» REQUIREMENTS
1: According to the real estate report below, by what percentage did realty stocks fall on Wednesday?
2: From the real estate report below, copy out word for word the stretch from "In south Delhi’s" through "dubious cash transactions.".

The real estate sector that has been accused of hitching its fortunes to illicit funds suffered a body blow after the government scrapped high-value banknotes in a blitz against black money and corruption.
Realty stocks ended 17.5% lower on Wednesday while property prices, according to conservative estimates, slumped about 25% in Delhi and Gurgaon after 500- and 1,000-rupee notes were pulled out of circulation. Some estimates put the price crash at 40%.
In south Delhi’s Chhattarpur, resale price of farmhouses fell from Rs 20 crore an acre on Tuesday to Rs 15 crore overnight. Likewise in Gurgaon, negotiations for a resale property in DLF Phase 1 fell from Rs 1.45 crore to Rs 90 lakh.
Experts said the fall in prices is short-term and will stabilise soon, bringing transparency to the sector and ending dubious cash transactions.
“In the long run, the move is likely to prove structurally positive for the real estate sector,” said Anshuman Magazine of real estate services firm CBRE.
Union urban development and housing minister Venkaiah Naidu held out hope to homebuyers.
“The decision will give huge relief to homebuyers. The inflated price of land will come down and make housing affordable for a large section of society.”
His colleague, transport minister Nitin Gadkari, said as much.

» GIVEN RECORDS
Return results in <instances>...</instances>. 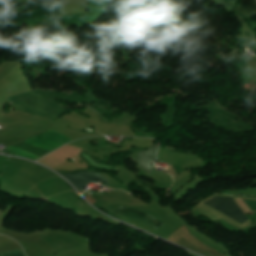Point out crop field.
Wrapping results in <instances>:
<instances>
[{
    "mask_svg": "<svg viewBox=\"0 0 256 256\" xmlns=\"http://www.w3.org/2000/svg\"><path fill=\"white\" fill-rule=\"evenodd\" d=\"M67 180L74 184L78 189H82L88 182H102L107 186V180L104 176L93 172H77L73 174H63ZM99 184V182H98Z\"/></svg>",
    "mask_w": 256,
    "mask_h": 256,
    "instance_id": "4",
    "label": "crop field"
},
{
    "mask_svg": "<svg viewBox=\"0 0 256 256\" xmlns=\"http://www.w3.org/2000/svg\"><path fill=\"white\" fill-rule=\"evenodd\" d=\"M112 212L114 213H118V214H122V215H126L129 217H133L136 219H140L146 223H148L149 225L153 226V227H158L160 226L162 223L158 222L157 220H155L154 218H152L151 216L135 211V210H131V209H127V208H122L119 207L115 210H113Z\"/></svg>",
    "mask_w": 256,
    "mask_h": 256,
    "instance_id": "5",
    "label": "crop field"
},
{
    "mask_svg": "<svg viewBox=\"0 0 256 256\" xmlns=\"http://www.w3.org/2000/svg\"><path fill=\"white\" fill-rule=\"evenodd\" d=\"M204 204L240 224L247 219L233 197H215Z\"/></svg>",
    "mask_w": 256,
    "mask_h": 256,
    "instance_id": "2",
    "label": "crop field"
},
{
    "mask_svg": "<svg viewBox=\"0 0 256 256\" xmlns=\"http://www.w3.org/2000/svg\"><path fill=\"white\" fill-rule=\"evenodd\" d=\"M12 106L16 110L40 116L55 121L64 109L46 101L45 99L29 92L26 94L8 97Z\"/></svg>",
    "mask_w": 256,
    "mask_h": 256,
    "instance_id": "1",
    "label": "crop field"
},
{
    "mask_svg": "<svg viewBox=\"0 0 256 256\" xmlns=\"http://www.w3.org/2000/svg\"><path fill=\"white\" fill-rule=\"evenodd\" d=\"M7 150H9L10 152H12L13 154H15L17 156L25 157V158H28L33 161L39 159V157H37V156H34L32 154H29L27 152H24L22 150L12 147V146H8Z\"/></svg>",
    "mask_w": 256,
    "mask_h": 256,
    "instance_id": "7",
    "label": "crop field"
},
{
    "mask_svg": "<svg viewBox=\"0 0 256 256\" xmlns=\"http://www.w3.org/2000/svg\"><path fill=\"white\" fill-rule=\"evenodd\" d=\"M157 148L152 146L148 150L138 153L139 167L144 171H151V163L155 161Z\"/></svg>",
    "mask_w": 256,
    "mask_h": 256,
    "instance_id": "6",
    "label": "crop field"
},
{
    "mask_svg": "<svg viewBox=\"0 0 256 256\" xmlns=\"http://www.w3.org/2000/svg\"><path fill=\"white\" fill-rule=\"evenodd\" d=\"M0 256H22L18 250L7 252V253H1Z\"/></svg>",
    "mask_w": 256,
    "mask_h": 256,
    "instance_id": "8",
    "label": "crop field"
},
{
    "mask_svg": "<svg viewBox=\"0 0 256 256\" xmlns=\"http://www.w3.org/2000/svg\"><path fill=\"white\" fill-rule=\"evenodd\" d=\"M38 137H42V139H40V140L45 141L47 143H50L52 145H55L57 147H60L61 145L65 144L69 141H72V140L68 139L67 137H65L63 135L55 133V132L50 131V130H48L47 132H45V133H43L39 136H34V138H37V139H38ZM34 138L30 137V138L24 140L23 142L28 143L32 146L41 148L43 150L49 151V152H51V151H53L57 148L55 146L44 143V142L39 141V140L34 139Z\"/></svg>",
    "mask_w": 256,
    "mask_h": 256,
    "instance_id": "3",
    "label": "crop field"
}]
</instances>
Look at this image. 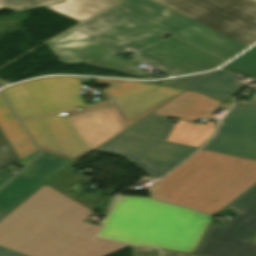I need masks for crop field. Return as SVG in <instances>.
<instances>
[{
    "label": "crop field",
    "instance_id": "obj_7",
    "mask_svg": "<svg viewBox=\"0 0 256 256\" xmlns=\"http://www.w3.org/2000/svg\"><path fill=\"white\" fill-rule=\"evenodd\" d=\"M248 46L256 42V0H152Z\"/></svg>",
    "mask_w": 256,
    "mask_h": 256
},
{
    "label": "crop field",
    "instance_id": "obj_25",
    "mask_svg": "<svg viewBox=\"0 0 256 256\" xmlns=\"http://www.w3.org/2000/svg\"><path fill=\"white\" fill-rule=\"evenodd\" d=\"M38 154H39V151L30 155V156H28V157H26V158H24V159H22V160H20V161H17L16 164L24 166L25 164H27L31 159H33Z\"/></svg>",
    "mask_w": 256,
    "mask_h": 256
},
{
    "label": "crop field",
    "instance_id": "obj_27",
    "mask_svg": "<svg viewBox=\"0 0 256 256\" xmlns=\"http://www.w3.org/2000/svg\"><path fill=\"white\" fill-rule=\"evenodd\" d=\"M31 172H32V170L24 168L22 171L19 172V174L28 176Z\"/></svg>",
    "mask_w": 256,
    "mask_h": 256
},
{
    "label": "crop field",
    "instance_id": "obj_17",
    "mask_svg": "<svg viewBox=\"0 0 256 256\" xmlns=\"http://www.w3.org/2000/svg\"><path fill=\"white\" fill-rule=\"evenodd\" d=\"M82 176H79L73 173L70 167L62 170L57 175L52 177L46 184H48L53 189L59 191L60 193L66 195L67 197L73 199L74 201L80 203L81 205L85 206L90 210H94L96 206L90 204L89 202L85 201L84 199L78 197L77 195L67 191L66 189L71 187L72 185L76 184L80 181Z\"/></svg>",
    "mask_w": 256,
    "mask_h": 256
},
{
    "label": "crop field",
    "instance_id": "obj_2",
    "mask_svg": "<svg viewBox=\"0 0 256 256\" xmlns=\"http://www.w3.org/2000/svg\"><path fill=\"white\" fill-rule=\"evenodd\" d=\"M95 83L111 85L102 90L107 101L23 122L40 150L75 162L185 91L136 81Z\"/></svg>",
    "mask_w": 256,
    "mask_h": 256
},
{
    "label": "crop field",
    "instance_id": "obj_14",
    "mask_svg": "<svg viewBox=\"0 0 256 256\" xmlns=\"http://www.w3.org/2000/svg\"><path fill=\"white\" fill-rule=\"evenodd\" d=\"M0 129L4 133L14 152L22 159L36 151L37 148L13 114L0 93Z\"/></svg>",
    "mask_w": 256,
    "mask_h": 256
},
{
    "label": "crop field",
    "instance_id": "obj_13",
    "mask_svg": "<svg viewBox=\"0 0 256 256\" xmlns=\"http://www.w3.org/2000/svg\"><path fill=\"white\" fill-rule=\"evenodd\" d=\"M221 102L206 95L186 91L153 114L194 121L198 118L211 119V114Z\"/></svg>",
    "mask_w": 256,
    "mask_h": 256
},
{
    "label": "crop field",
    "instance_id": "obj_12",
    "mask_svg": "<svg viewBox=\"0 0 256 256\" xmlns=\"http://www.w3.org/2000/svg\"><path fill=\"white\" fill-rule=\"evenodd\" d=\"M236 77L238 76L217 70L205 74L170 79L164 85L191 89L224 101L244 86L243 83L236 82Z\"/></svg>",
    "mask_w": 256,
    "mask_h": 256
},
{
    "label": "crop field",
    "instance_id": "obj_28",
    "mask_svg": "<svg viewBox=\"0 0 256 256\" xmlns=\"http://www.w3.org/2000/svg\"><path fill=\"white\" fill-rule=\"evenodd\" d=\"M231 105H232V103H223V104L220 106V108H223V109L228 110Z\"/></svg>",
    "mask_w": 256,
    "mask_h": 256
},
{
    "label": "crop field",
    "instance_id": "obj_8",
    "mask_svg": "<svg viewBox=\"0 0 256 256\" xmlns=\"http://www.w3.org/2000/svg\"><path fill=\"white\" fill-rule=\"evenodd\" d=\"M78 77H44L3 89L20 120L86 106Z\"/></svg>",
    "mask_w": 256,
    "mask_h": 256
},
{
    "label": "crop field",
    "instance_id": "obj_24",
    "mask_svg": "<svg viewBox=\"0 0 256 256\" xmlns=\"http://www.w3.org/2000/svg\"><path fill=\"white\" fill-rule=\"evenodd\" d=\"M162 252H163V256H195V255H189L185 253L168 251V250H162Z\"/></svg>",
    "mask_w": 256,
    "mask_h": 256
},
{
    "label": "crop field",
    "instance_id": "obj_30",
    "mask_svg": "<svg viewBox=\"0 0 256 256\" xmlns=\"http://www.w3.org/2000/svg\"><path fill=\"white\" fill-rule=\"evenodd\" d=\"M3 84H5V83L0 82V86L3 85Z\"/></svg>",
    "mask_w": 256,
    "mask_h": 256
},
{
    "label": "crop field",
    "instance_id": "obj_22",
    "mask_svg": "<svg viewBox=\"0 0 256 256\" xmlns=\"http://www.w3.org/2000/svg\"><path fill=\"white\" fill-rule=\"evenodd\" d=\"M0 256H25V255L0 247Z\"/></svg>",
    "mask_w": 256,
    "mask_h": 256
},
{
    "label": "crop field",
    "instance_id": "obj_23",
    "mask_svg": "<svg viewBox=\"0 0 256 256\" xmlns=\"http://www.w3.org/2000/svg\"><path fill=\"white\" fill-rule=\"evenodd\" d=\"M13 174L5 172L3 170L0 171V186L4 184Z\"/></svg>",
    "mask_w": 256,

» EXERCISE ANSWERS
1: Realty stocks ended 17.5% lower.

2:
In south Delhi’s Chhattarpur, resale price of farmhouses fell from Rs 20 crore an acre on Tuesday to Rs 15 crore overnight. Likewise in Gurgaon, negotiations for a resale property in DLF Phase 1 fell from Rs 1.45 crore to Rs 90 lakh.
Experts said the fall in prices is short-term and will stabilise soon, bringing transparency to the sector and ending dubious cash transactions.